## Work instruction:
In the records that follow, count the lines where the string "pixels" appears, and give the count with nothing added.

## Extracted information:
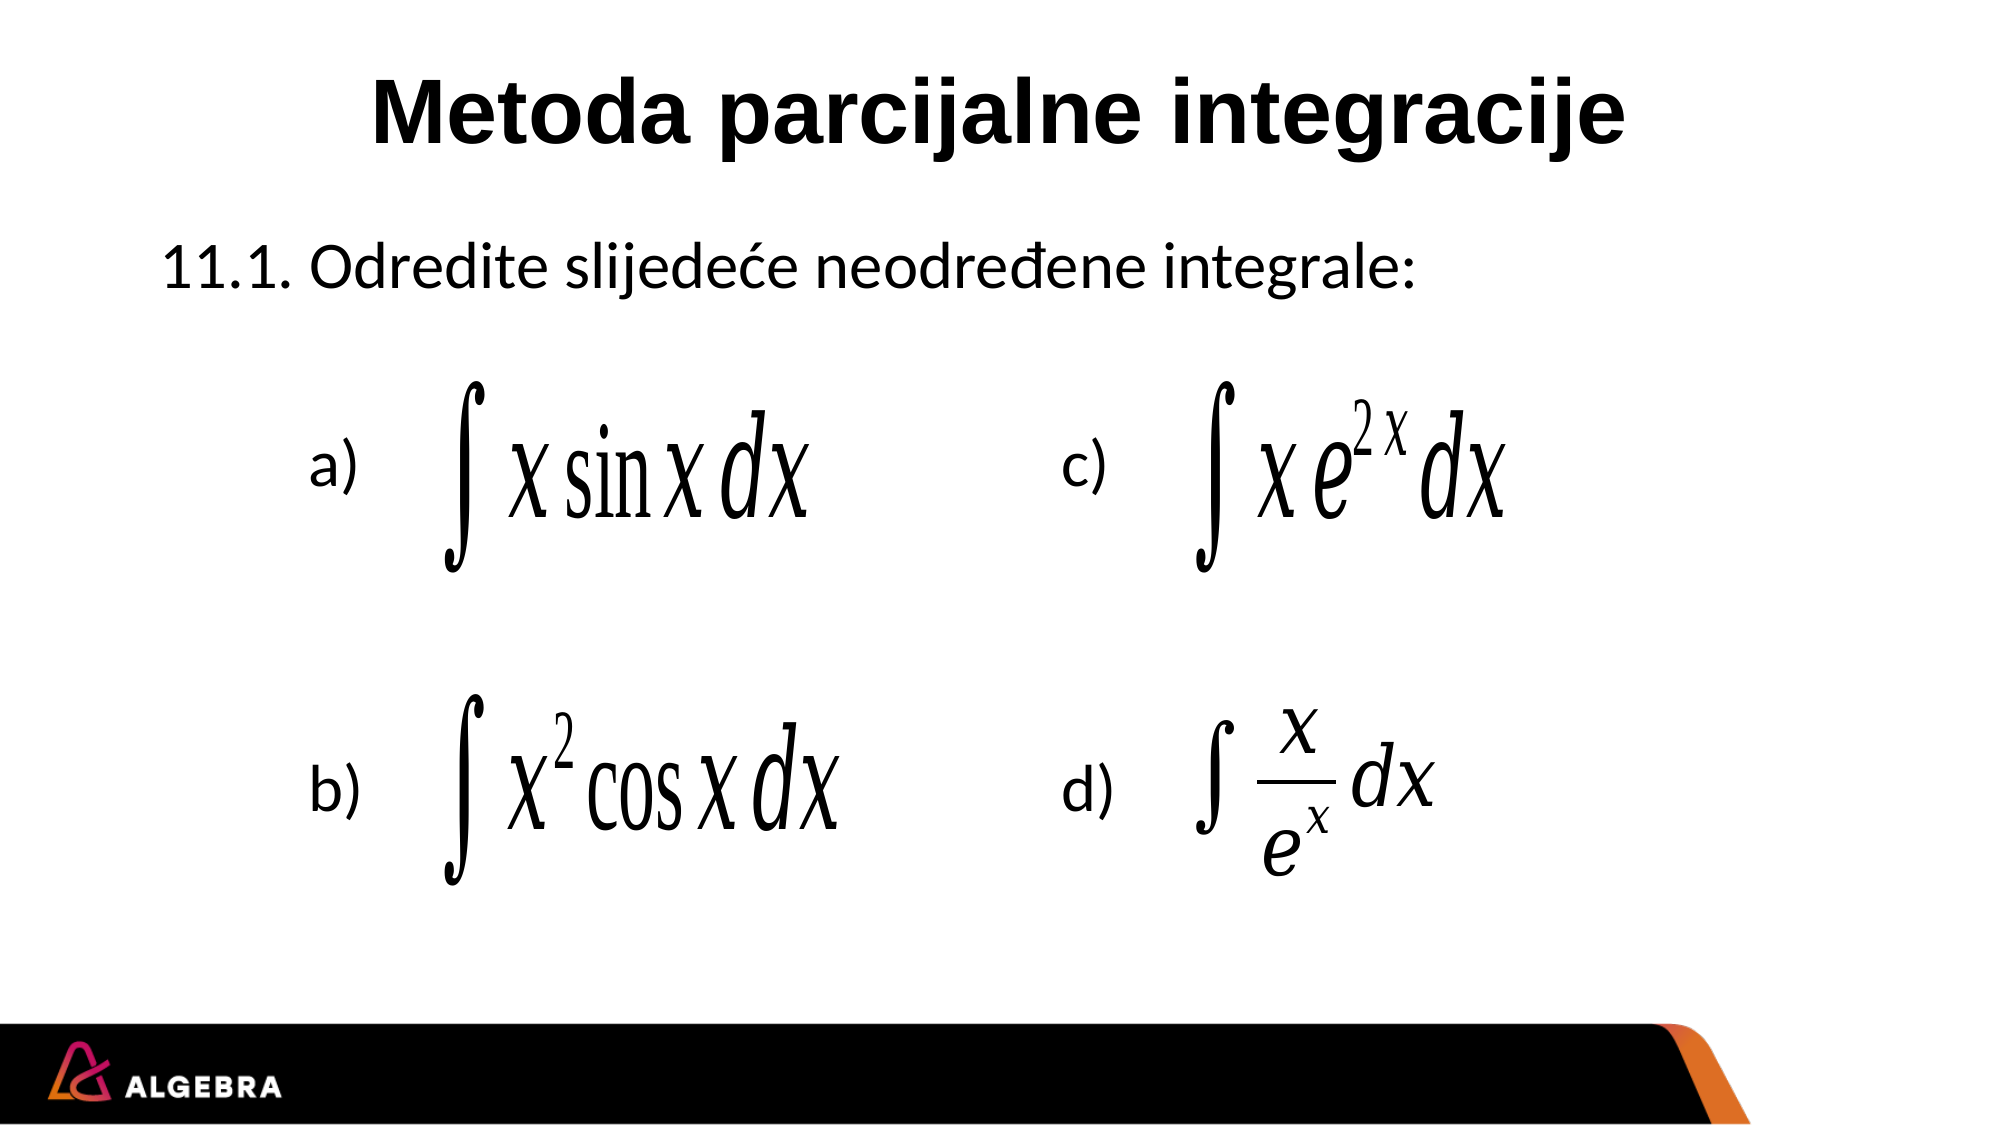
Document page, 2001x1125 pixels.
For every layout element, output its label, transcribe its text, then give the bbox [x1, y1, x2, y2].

text_box c) [1046, 412, 1158, 507]
text_box 11.1. Odredite slijedeće neodređene integrale: [159, 222, 1838, 303]
text_box b) [294, 737, 406, 833]
text_box d) [1046, 737, 1158, 833]
picture [0, 1023, 1958, 1125]
text_box a) [294, 412, 406, 507]
title Metoda parcijalne integracije [137, 4, 1863, 223]
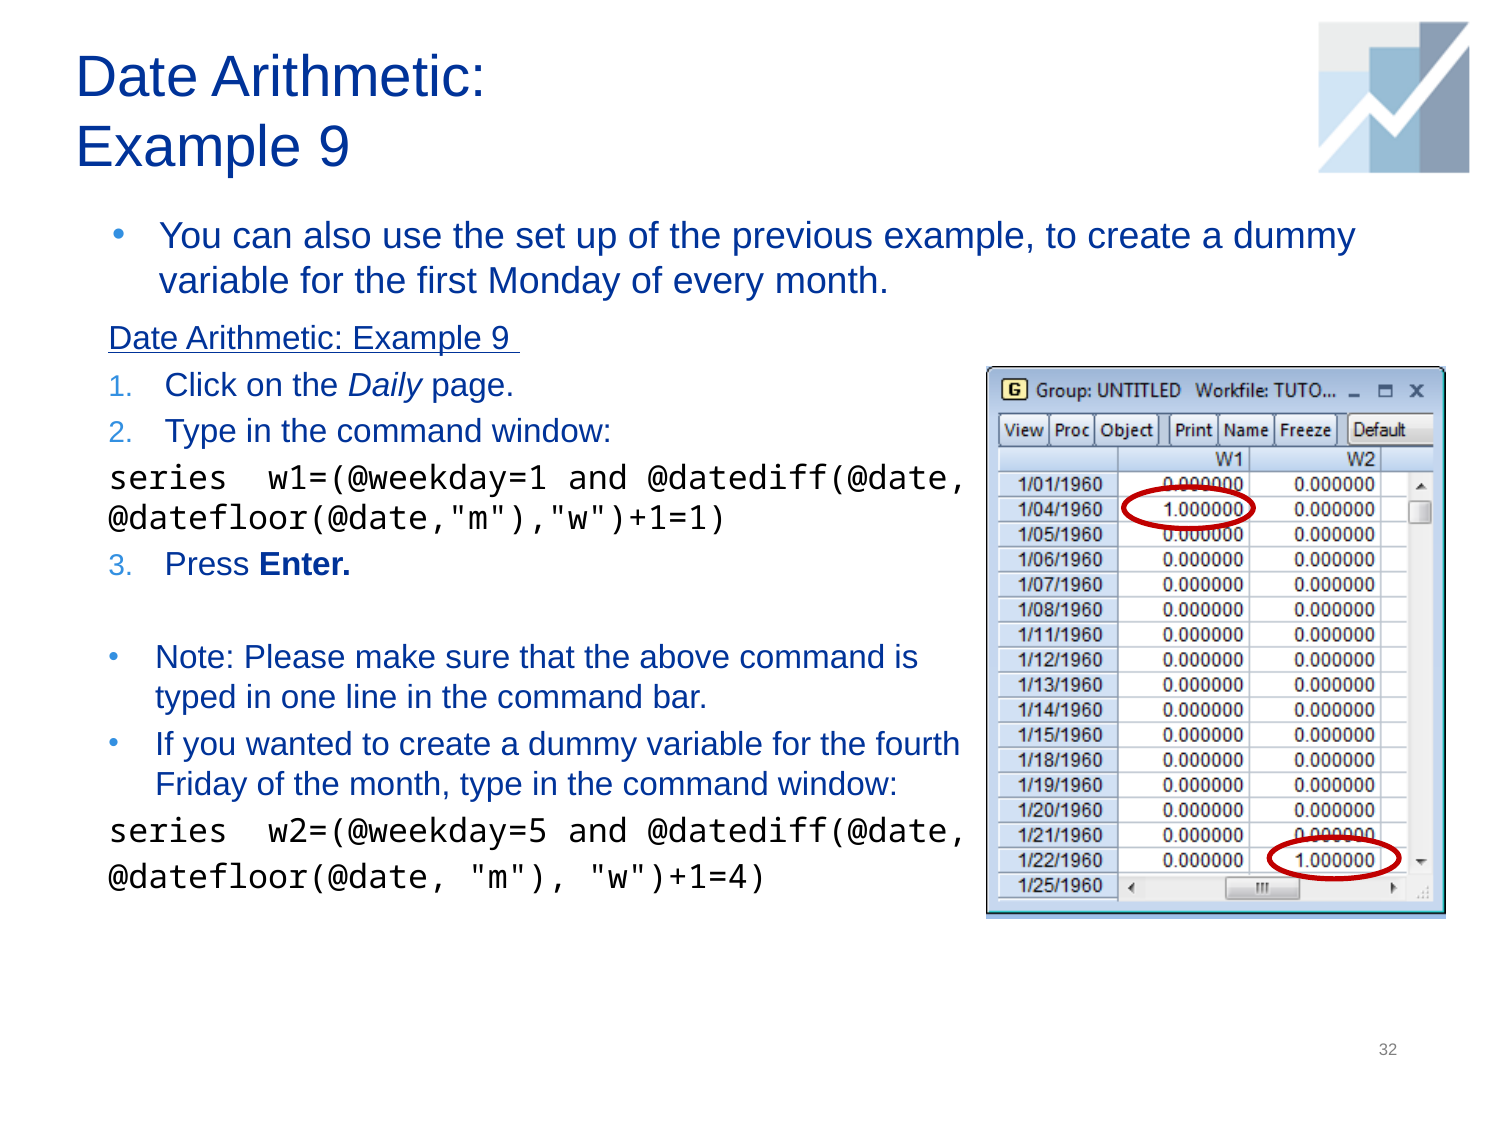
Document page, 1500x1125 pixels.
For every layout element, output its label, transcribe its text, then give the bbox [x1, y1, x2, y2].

picture [1300, 11, 1479, 181]
slide_number 32 [1262, 1015, 1413, 1067]
picture [985, 366, 1446, 919]
text_box Date Arithmetic: Example 9 [60, 0, 1295, 186]
text_box You can also use the set up of the previous example, to create a dummy variable for the first Monday of every month. [97, 203, 1437, 365]
text_box Date Arithmetic: Example 9 Click on the Daily page. Type in the command window: series w1=(@weekday=1 and @datediff(@date, @datefloor(@date,"m"),"w")+1=1) Press Enter. Note: Please make sure that the above command is typed in one line in the command bar. If you wanted to create a dummy variable for the fourth Friday of the month, type in the command window: series w2=(@weekday=5 and @datediff(@date, @datefloor(@date, "m"), "w")+1=4) [93, 308, 988, 1039]
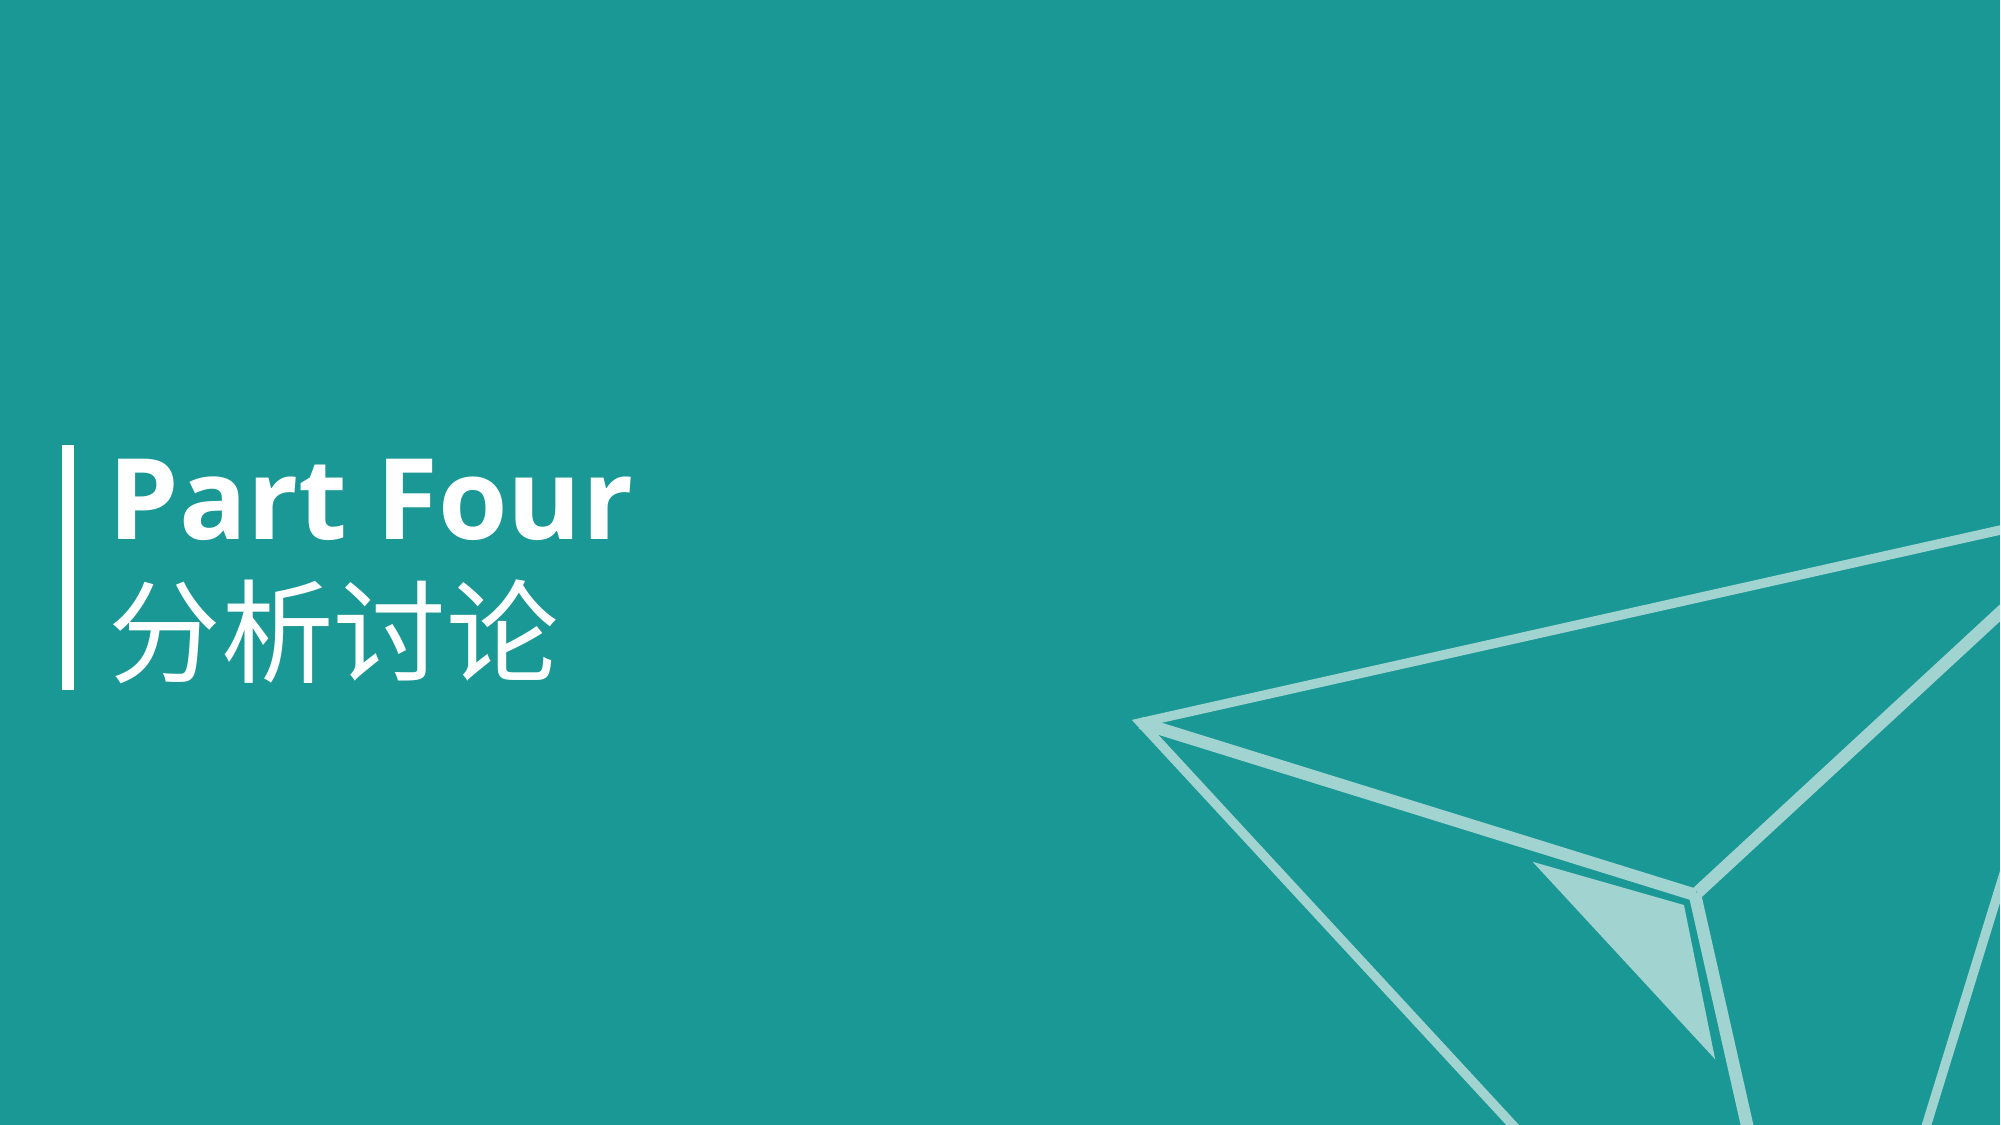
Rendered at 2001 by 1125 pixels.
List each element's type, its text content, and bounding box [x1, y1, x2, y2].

text_box Part Four 分析讨论 [94, 419, 1050, 705]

## Output of the task:
3